Un paradoxe inquiète toutefois : globalement, la viticulture languedocienne, l’une des premières au monde, se porte bien statistiquement parlant. Mais, ce n’est que grâce à cette martingale des vins de cépages qui se vendent à l’envi... « Notre production comblait le manque à gagner d’autres productions en chute libre », voire à la débâcle de certaines : « Les accords de Dublin, sous Rocard, lui imposaient de distiller massivement, jusqu’à 12 millions d’hectolitres d’excédents français! » Pour endiguer la crise, l’Europe mis aussi en place des primes à l’arrachage qui fut de masse. Parallèlement, « nous avons engagé un remembrement des vignobles avec les organismes comme la Safer et la chambre d’agriculture à faire en sorte que les exploitations aient toutes le plus possible une taille critique d’au moins 25 hectares chacune. » Les cépages qualitatifs imposés par le label ayant moins de rendement, la surface doit grossir.

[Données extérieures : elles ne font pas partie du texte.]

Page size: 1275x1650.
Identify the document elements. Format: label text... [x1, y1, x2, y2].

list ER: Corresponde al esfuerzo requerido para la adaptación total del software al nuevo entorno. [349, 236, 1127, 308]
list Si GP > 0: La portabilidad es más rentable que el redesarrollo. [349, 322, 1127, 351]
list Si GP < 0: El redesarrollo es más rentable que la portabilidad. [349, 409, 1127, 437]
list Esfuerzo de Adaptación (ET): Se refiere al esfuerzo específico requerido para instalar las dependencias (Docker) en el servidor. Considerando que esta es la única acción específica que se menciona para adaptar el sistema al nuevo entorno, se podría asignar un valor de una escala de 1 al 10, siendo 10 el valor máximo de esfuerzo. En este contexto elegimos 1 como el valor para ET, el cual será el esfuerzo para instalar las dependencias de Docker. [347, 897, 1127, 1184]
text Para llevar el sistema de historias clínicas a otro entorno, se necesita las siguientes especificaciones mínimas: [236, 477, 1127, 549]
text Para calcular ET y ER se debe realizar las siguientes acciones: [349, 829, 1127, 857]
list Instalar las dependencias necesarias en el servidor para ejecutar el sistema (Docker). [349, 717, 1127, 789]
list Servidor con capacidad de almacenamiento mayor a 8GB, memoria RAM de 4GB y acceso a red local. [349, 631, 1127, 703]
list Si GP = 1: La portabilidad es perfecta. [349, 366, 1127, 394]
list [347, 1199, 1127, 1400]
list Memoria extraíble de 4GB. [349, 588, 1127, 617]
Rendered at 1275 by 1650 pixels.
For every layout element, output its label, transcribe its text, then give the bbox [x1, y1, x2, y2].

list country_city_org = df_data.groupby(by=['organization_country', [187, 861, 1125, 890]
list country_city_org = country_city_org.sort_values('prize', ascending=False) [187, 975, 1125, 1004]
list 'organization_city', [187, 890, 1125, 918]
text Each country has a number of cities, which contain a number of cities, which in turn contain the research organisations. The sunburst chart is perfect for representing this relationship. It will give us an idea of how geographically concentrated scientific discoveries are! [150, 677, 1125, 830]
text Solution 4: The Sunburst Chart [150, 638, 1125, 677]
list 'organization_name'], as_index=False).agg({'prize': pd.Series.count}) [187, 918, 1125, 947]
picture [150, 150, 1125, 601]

« C’est un marché stabilisé. Notre but c’est de le maintenir. Il vaut mieux être un roi chez soi qu’un prince ailleurs. A neuf milliards d’humains sur Terre, on consomme toujours le vin comme à sept milliards. Notre label repose sur la consommation modérée, voulue de notre société ». Jacques Gravegeal

Aujourd’hui, Pays d’Oc s’inscrit durablement dans le paysage. Le label régional réunit 1 200 vignerons. Le marché intérieur français a été reconquis (48 % de la production). « C’est un marché stabilisé. Notre but c’est de le maintenir. Il vaut mieux être un roi chez soi qu’un prince ailleurs. A neuf milliards d’humains sur Terre, on consomme toujours le vin comme à sept milliards. Notre label repose sur la consommation modérée, voulue de notre société », philosophe Jacques Gravegeal. Parmi les projets, figure le « rosé à la demande, grâce à une méthode de conservation des moûts à froid », ce qui se fait déjà, chez Castel, à Sète, par exemple. « Les nouveaux modes de vinifications, la science va nous aide de plus en plus en prendra de plus en plus de place », augure le président de Pays d’Oc qui prépare son sourire malicieux sur la photo de famille.

Olivier SCHLAMA

  • (1) Cette année, la filière demande des mesures d’urgence aux pouvoirs publics pour les viticulteurs (dont les pertes se situent entre – 30% et – 80 % de leur chiffre d’affaires) à cause des aléas climatiques, une production historiquement basse et l’importation sous fausses marques françaises de vins espagnols. Parmi les mesures demandées, figurent l’exonération de la taxe sur le foncier non bâti ; prise en charge des cotisations sociales ; un plan de refinancement de la dette des viticulteurs et des coopératives de sorte que ce soit une année blanche pour eux (sans versement, Ndlr) ; la mise en place d’un fonds de garantie ; des prêts renégociés et, enfin, un audit d’accompagnement en lien avec les collectivités territoriales. Plusieurs mesures sont en partie activées mais d’autres tardent, souligne en substance Samuel Masse. Comme la prise en charge des cotisations sociales qui « représentent souvent un tiers des charges d’exploitation ». Par ailleurs, nous faisons tout un travail de sensibilisation auprès des agriculteurs dont seulement 16 % dans l’Hérault sont assurés pour leur récolte. Et nous travaillons à la mise en place du « plan européen Omnibus (gestion des risques agricoles) qui permet de déclencher une aide dès 20 % de dégâts sur une exploitation ».